Marketing: The process of planning the conception, pricing, promotion and distribution of ideas, goods and services to satisfy customers.

Advertising: Calling public attention to a product, a service or a company by means of paid announcements so as to affect perception or arouse consumer desire to make a purchase.

Sales: Transactions that involve the transfer of services or products for money.

Marketing, as we see it, involves the methodical process of identifying both the influencers and the end user of a product or service. In marketing planning we should always consider the fact that human beings seldom make purchases based on their decision alone and that they will often seek the opinions of friends or family.

The term “marketing” is often used to describe many different things. But in its purest form it is really about knowing who in the end is going make a decision to buy and how to best communicate with her.

Only after all of the decisions have been made about who’s buying the product, how she likes to be addressed, what the appropriate tone of the message should be and where she is most likely to see the message should we begin to move toward the advertising plan.

A good example is the 2006 Volkswagen GTI campaign featuring a white-suited German engineer and his blond dominatrix assistant trashing the cars of unwitting young men and then replacing the cars with the new GTI. These ads are being severely criticized by the automotive press, but Volkswagen sales, after a long negative slide, are up 20 percent this year.

Bottom line: These ads are working.

Volkswagen is back on the radar of American car buyers, thanks to a simple commercial that redefined how we feel about Volkswagen. That’s the power of a 30-second spot conceived, written, produced and aired in all the right places and at all the right times because the advertising agency took the time to understand not only who buys a Volkswagen but who is not buying a Volkswagen and why. That’s good marketing research.

Advertising, as described by my mentor, is the “process of translating a human thought to an electronic image, and then into a human experience.” In other words, advertising is using a television commercial to compensate for an opinion void in the mind of a consumer. It’s easy to see when very effective advertising campaigns are built on a solid marketing research effort.

At the local television station level we can help clients better target their influencers and consumers. Your TV station’s secondary research tools are useful, but the real help will come from talking to your current client and then looking at the messages being offered by your client’s top three competitors. When you look at those messages you are experiencing what a real consumer sees. Only then can you make appropriate recommendations on what tactics your client should be taking to the marketplace.

Advertising includes subterms such as “reach,” “frequency,” “demographic” “targeting,” “product buying windows” and the key television commercial retail elements.

A cash register ringing a sale is the only true indicator of a successful television campaign. But ironically, when asked, consumers seldom credit an advertising plan. This often causes client unrest.

It’s not to say that the advertising was ineffective. It just means that at the time of sale, the consumer has made a purchase based on features and benefits of the product or service. The television commercial is very far behind the customer emotionally, and he’s moved past the advertising impact and into his rationale to buy.
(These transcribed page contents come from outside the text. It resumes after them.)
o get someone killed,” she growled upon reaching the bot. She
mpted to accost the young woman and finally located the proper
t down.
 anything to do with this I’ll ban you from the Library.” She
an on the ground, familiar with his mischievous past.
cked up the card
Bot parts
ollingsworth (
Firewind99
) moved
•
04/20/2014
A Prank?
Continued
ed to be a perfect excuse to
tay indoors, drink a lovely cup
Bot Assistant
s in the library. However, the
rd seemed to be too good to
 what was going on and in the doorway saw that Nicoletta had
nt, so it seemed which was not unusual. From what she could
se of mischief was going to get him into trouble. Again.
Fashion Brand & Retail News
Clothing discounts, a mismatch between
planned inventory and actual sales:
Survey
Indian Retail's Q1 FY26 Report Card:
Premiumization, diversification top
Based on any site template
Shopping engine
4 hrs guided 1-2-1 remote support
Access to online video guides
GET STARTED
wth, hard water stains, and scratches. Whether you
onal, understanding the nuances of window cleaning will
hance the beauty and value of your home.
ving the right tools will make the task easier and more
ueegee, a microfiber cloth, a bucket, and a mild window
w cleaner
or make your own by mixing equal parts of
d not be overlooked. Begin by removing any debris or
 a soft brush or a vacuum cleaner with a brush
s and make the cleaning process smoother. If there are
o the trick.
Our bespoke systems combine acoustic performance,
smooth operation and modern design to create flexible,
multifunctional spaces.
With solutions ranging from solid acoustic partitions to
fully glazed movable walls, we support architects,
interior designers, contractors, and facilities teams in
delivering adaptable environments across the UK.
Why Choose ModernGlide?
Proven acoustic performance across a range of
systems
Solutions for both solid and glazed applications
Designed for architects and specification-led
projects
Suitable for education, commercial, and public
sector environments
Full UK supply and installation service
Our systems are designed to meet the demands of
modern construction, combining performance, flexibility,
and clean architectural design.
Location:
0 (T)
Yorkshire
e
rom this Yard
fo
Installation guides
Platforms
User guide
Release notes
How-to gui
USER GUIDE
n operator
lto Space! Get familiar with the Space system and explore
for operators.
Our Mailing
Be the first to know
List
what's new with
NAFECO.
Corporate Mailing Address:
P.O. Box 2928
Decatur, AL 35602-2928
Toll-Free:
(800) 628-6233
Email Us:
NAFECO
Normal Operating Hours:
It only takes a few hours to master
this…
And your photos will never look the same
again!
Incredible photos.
This is why so many client customer surveys are flawed and contradictory, since at the point of purchase, consumers have forgotten about the advertising message.

Americans like to think that they’re not affected by advertising. If this were true, then nothing in our households would have a brand name on it. We buy brand names because we trust them. We trust these brands because we somehow felt comfortable buying them. And we felt comfortable buying them because we saw the commercials and were forced to subconsciously form an opinion about the product.

The purchase of a product is a vote by an American consumer for a successful marketing and advertising effort.

It’s the real vote, and the only one that truly matters.

Adam Armbruster is a partner in Eckstein, Summers, Armbruster & Co. located in Red Bank, N.J.